• [Requests]
1/ In the XFCE message below, do the following statements agree with it? For each, answer yes or no and quote the words that decide it: (a) the writer's machine is a P2 with 128 MB of RAM; (b) the writer pairs nautilus with xfce; (c) the writer has full GNOME installed.
2/ Reproduce word for word the part of the XFCE message starting at "Alpay Erturkmen kalpaye" and ending at "Linux to boot.".
3/ According to the signature in the XFCE message, what operating system and desktop is the writer running?
** START Text **
XFCE memory usage: a simpler test

Alpay Erturkmen kalpaye at ii.metu.edu.tr
Wed May 26 08:17:00 CEST 2004


as already been pointed out, this comparison is a mess. with 1GB of RAM 
Linux is guaranteed that it will be using every bit of it...

but with guys like me, who has a p2 with 128Mb of RAM, you have to 
choose every application you use very carefully.

Personally i even hate to hear about KDE or GNOME running on my machine 
since it takes longer for them to start than Linux to boot.

This is why i prefer xfce over them. it is fast and furious. however i 
do not like xffm in this sense, so i combine rox with xfce. I tried to 
use nautilus but it is slooooowww...

i personally invite you to perform this tests on machines with at most 
128mb of ram :) i would do them myself but i do not have full GNOME or 
KDE installed on my machine due harddisk constraints.

Have a very nice day :)
-- 
Alpay K. Erturkmen
Research Assistant
METU Informatics Institute M.Sc 2003
METU Industrial Engineering 2001

Personal web page on http://www.ii.metu.edu.tr/~kalpaye
Journal on http://my.opera.com/kalpaye

Windows is not the answer, it is the question. The answer is "no!".
Running on Fedora Core 1 Linux and XFCE4.


Ylosar Goer wrote:
> purslow at sympatico.ca wrote:
> 
>> thanx to OF BT ET AL for their intelligent comments on the Gentoo thread:
>> i forwarded it for interest & -- as BT concludes -- it is practically 
>> useful.
** END Text **
** START Extracted records **
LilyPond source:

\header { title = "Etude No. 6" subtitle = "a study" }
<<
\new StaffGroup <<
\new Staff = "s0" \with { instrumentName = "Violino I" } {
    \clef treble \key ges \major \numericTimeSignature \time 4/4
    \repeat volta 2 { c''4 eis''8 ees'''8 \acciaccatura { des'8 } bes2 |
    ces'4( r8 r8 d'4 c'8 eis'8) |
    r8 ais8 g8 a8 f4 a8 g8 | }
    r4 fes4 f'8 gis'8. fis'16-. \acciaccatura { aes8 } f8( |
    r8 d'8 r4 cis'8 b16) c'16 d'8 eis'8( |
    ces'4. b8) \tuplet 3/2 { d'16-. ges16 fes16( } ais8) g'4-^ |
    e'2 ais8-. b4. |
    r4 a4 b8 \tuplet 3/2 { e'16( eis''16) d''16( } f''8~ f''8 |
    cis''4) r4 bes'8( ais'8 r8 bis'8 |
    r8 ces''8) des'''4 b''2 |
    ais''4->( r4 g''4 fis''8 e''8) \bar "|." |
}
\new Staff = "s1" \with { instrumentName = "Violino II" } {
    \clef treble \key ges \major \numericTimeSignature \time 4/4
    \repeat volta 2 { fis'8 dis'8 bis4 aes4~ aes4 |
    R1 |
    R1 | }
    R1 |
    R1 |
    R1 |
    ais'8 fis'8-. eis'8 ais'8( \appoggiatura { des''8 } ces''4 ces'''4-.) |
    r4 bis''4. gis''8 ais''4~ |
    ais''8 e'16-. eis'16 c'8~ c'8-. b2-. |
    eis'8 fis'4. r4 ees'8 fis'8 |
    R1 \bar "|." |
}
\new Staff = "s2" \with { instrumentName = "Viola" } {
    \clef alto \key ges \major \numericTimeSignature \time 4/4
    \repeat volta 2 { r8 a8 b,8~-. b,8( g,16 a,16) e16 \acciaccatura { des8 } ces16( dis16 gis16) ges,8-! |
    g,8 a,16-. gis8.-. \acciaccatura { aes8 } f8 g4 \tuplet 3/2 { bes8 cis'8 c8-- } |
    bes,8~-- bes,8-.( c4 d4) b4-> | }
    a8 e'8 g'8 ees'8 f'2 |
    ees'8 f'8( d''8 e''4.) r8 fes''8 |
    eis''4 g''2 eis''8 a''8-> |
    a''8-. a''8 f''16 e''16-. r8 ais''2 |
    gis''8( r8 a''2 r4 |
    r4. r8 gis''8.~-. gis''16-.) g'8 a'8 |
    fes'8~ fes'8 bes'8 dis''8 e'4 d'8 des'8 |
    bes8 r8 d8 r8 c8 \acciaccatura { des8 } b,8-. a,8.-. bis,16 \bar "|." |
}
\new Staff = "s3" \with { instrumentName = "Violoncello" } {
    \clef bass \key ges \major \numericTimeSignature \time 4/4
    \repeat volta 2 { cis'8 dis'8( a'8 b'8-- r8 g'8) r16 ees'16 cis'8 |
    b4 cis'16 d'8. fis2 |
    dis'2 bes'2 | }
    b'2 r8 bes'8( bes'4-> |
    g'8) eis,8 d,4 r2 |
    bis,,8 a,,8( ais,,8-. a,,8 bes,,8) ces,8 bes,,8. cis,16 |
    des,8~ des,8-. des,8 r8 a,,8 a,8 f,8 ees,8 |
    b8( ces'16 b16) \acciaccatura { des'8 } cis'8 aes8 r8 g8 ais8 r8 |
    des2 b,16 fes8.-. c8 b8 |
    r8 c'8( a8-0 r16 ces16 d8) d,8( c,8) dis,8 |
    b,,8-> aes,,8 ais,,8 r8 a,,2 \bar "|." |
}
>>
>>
** END Extracted records **
• [Answers in order]
1/
(a) Yes: "who has a p2 with 128Mb of RAM"
(b) No: "so i combine rox with xfce"
(c) No: "i do not have full GNOME or KDE installed on my machine"

2/
Alpay Erturkmen kalpaye at ii.metu.edu.tr
Wed May 26 08:17:00 CEST 2004


as already been pointed out, this comparison is a mess. with 1GB of RAM 
Linux is guaranteed that it will be using every bit of it...

but with guys like me, who has a p2 with 128Mb of RAM, you have to 
choose every application you use very carefully.

Personally i even hate to hear about KDE or GNOME running on my machine 
since it takes longer for them to start than Linux to boot.

3/ Fedora Core 1 Linux and XFCE4.